本文 |

━━━━━━━━━━━━━━━━━━━━

優れた作品にじっと眼を注ぐ時、いろいろな想念が浮んでくる。それらの想念は、直ちに文学論或は芸術論になるものではない。そういうものになす前に、先ず突破しなければならないところの、または整理しなければならないところの、一種の壁であり素材である。宛も、いろいろな人間なり事実なり感情なりに当面して、それを先ず突破しまたは整理しなければ、作品にならないのと、同様であろう。――然るに、現実の人間や事実や感情と、創作された作品と、どちらがより深く人の心を捉えるであろうか。この答えは、両者の性質によって、また答者によって、さまざまであろうが、結論に飛べば、現実同様の或はそれ以上の迫力を持てと作品に要求されている。同じように、作品からじかに来る想念と同様の或はそれ以上の迫力を持つように、文学論に要求されている。このことは、純理的にはおかしい。だが真理でもある。おかしい真理が成立するところに、文学の生き物たる所以があるのであろうか。

━━━━━━━━━━━━━━━━━━━━

課題 | 本文の「優れた作品にじっと眼を注ぐ時」から「たる所以があるのであろうか。」までの範囲を、「文学論」を「文芸論」に置き換えた形で書き直せ。 参照するのは本文のみとする。

ページ内容の書き起こし
━━━━━━━━━━━━━━━━━━━━

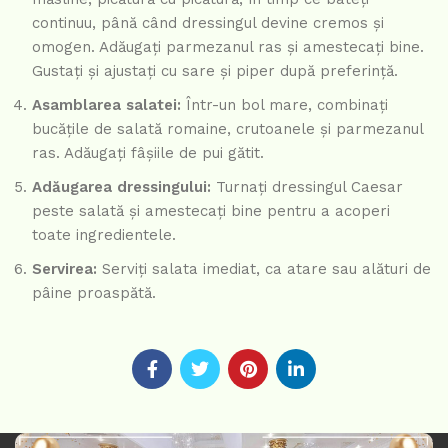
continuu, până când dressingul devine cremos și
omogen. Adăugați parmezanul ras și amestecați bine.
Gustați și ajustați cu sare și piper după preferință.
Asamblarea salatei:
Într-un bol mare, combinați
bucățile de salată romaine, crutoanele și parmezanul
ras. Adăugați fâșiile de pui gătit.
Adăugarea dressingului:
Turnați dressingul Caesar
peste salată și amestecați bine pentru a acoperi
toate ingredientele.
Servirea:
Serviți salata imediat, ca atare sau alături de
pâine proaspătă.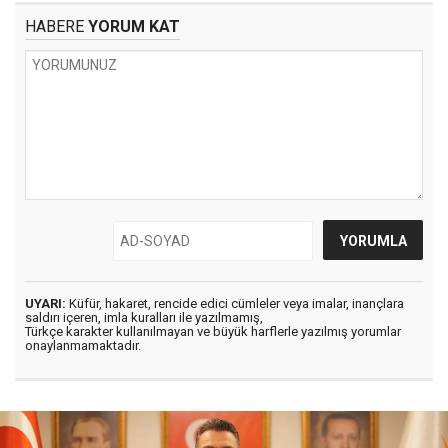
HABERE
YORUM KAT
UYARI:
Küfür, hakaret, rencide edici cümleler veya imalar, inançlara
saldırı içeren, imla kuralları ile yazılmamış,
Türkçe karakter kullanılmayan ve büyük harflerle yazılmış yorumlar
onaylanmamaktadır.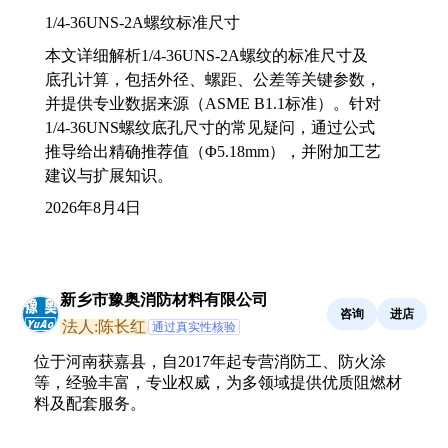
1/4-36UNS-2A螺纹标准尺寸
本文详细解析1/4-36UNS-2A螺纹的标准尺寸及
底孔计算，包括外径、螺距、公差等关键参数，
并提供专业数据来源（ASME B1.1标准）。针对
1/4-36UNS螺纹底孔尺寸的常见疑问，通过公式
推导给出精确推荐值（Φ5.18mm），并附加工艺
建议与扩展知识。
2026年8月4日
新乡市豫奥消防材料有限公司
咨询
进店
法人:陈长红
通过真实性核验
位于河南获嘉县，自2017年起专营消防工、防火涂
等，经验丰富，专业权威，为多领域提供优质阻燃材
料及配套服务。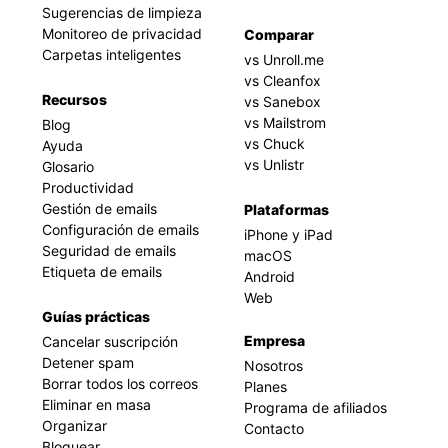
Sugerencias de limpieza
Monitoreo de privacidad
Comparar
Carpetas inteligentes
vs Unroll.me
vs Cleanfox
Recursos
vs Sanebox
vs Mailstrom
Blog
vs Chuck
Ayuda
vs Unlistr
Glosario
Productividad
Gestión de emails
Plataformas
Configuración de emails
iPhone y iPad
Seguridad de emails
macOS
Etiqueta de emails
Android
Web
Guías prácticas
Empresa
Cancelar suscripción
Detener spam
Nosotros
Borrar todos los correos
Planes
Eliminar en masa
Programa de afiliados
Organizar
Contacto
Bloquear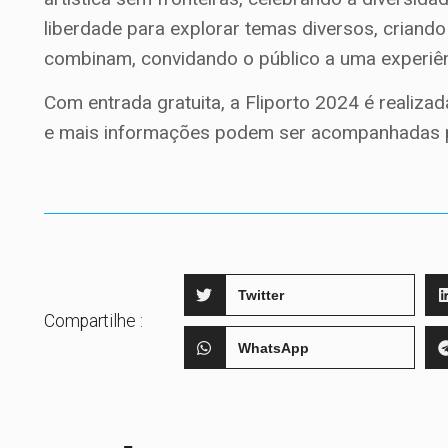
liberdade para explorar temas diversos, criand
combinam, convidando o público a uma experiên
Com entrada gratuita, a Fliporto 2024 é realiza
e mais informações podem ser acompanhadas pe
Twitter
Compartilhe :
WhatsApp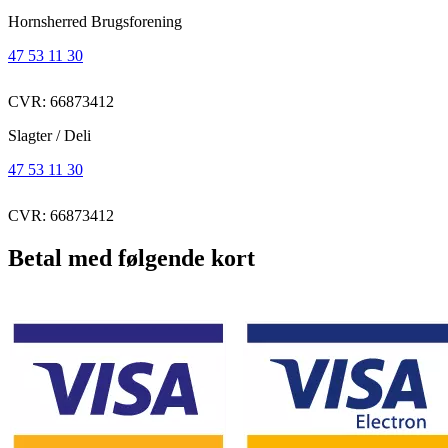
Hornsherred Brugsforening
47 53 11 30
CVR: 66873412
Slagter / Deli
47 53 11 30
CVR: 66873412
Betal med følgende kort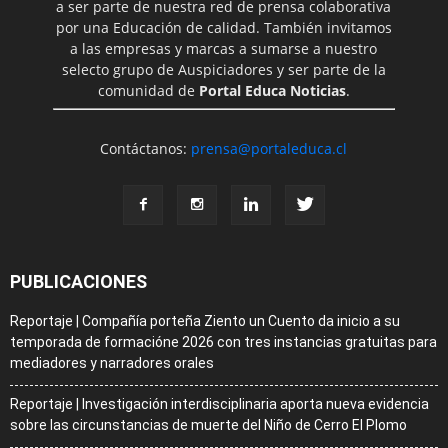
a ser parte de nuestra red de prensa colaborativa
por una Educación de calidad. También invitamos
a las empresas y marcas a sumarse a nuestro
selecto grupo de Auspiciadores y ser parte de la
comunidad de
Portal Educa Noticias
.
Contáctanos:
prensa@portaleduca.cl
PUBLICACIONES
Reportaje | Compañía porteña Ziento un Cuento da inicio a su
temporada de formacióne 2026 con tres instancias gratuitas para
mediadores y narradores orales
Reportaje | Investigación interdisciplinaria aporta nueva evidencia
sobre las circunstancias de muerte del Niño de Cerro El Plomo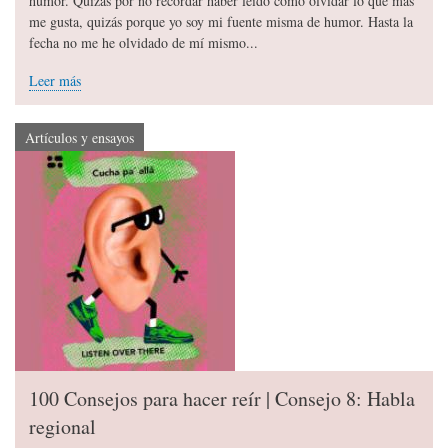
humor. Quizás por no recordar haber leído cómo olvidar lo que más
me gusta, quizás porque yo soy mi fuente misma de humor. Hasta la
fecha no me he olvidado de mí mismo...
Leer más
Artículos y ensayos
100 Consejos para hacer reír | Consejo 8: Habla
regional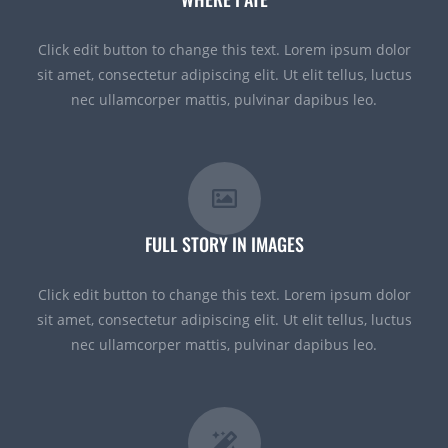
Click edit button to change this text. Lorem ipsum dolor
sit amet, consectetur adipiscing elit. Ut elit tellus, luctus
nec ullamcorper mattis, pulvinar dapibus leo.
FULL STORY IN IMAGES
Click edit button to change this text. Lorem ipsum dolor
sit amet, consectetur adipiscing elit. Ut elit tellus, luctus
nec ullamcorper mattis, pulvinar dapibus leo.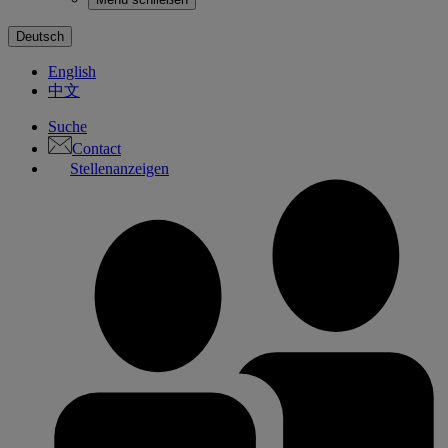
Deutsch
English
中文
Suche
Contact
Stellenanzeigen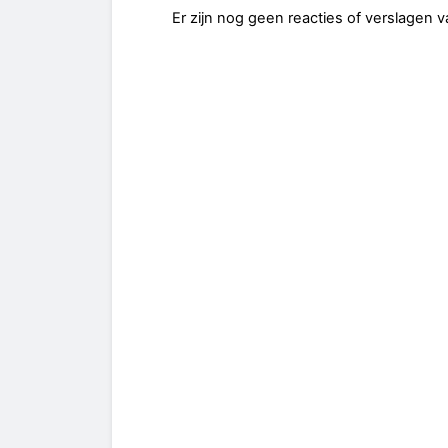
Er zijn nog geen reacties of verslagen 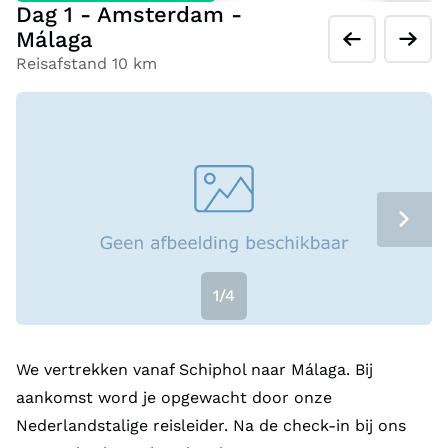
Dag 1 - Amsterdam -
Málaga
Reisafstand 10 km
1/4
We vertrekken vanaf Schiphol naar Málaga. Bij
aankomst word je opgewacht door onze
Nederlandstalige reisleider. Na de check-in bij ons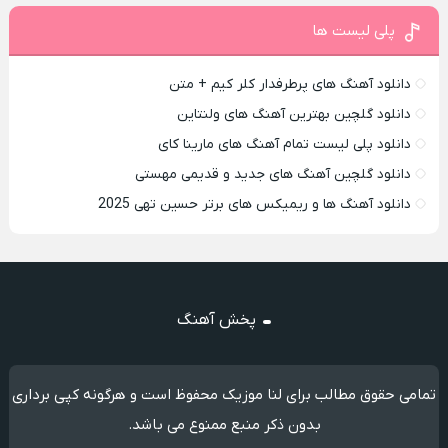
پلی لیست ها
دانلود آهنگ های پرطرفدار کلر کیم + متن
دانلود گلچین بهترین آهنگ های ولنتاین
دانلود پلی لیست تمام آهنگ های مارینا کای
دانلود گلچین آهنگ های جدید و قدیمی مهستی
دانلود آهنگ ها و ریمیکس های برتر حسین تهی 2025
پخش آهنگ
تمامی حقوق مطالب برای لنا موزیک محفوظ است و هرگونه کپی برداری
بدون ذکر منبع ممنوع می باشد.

━━━━━━━━━━━━━━━━━━━━

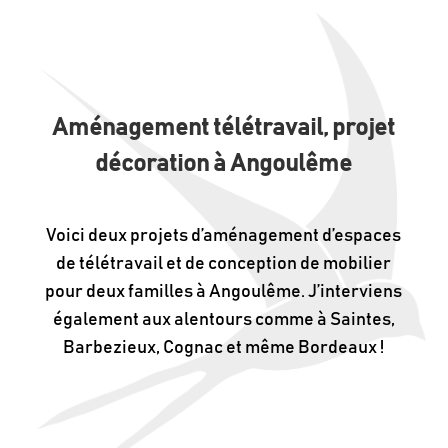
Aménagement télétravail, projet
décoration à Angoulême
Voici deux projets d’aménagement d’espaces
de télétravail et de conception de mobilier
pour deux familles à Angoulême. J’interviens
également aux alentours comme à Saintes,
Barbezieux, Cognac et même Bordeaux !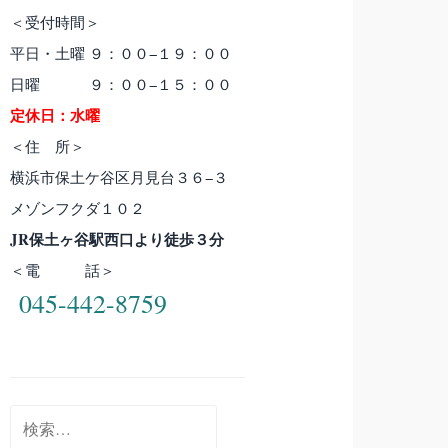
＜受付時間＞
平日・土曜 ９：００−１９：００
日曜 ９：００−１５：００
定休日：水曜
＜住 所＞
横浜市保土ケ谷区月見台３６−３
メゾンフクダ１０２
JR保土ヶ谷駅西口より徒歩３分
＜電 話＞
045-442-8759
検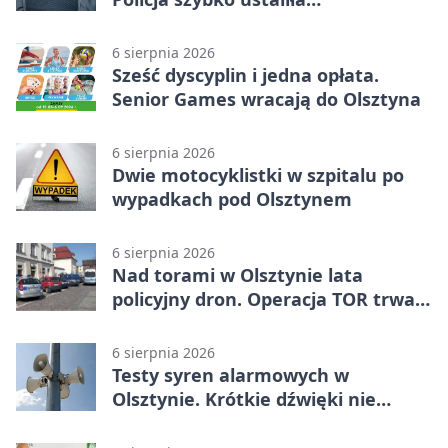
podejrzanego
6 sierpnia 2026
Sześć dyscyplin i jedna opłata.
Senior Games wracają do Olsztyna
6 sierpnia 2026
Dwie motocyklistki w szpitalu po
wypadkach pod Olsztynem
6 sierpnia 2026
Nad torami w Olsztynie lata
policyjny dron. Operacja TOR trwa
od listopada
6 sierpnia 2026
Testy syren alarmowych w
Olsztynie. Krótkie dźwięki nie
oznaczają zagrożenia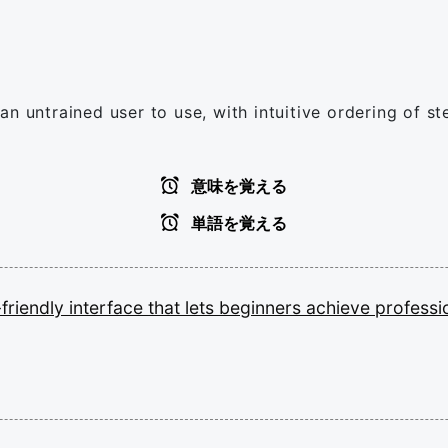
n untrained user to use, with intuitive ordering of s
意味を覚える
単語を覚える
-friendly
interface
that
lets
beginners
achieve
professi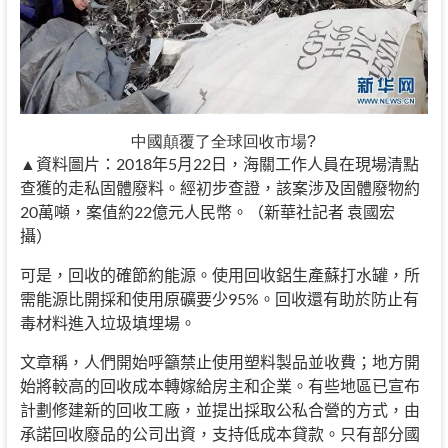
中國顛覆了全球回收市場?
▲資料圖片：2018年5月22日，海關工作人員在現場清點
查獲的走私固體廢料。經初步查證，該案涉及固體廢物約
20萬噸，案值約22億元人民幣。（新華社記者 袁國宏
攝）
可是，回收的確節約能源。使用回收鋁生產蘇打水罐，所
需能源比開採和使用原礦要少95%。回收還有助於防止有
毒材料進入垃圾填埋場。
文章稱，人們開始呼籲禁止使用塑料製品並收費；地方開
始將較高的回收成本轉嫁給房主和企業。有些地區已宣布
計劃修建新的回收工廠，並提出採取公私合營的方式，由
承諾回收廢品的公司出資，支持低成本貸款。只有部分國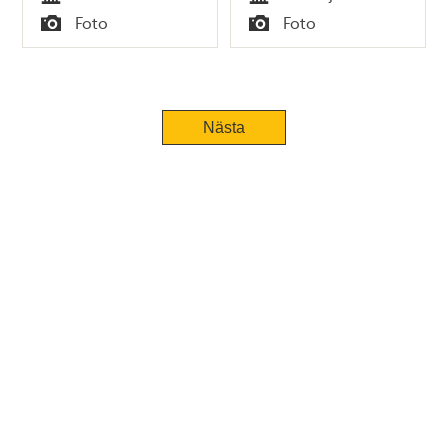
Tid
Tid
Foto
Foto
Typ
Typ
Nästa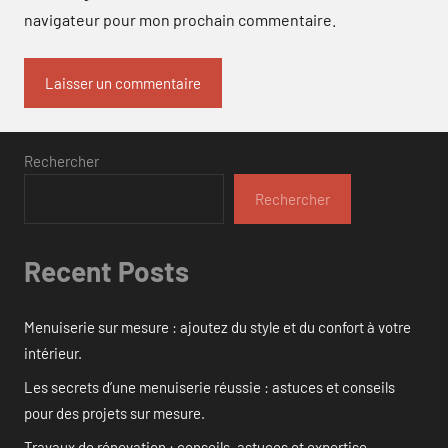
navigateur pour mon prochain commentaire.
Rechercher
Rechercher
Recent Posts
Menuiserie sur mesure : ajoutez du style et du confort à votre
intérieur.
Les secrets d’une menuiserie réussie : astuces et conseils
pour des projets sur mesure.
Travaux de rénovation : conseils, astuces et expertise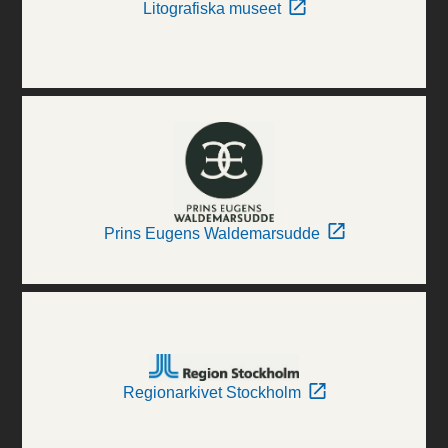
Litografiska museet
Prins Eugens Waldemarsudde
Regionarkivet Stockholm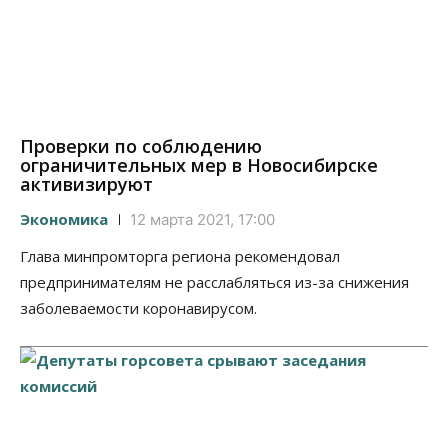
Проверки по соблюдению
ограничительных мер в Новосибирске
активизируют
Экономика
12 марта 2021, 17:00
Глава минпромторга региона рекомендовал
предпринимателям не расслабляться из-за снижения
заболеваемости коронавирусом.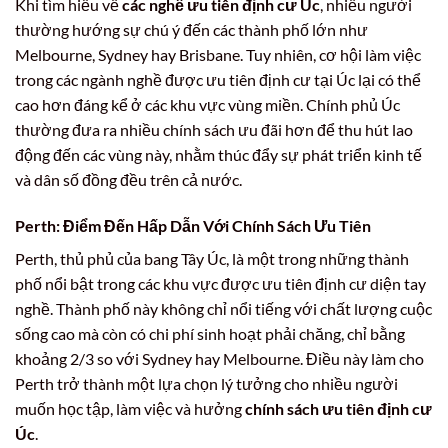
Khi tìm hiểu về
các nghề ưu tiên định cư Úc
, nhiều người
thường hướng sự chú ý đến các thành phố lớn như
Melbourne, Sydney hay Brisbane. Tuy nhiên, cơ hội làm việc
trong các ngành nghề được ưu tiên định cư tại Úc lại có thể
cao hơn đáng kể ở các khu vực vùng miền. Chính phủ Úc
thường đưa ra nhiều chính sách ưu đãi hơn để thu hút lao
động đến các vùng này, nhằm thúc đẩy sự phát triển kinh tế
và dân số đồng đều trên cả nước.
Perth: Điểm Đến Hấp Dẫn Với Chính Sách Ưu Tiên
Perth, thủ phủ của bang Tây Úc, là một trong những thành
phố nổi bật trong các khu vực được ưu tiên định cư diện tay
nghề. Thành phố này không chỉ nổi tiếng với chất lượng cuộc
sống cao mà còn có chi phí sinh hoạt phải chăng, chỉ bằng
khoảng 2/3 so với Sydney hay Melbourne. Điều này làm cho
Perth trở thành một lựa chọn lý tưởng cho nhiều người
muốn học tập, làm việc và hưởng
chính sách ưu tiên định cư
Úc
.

━━━━━━━━━━━━━━━━━━━━

回答 |
優れた作品にじっと眼を注ぐ時、いろいろな想念が浮んでくる。それらの想念は、直ちに文芸論或は芸術論になるものではない。そういうものになす前に、先ず突破しなければならないところの、または整理しなければならないところの、一種の壁であり素材である。宛も、いろいろな人間なり事実なり感情なりに当面して、それを先ず突破しまたは整理しなければ、作品にならないのと、同様であろう。――然るに、現実の人間や事実や感情と、創作された作品と、どちらがより深く人の心を捉えるであろうか。この答えは、両者の性質によって、また答者によって、さまざまであろうが、結論に飛べば、現実同様の或はそれ以上の迫力を持てと作品に要求されている。同じように、作品からじかに来る想念と同様の或はそれ以上の迫力を持つように、文芸論に要求されている。このことは、純理的にはおかしい。だが真理でもある。おかしい真理が成立するところに、文学の生き物たる所以があるのであろうか。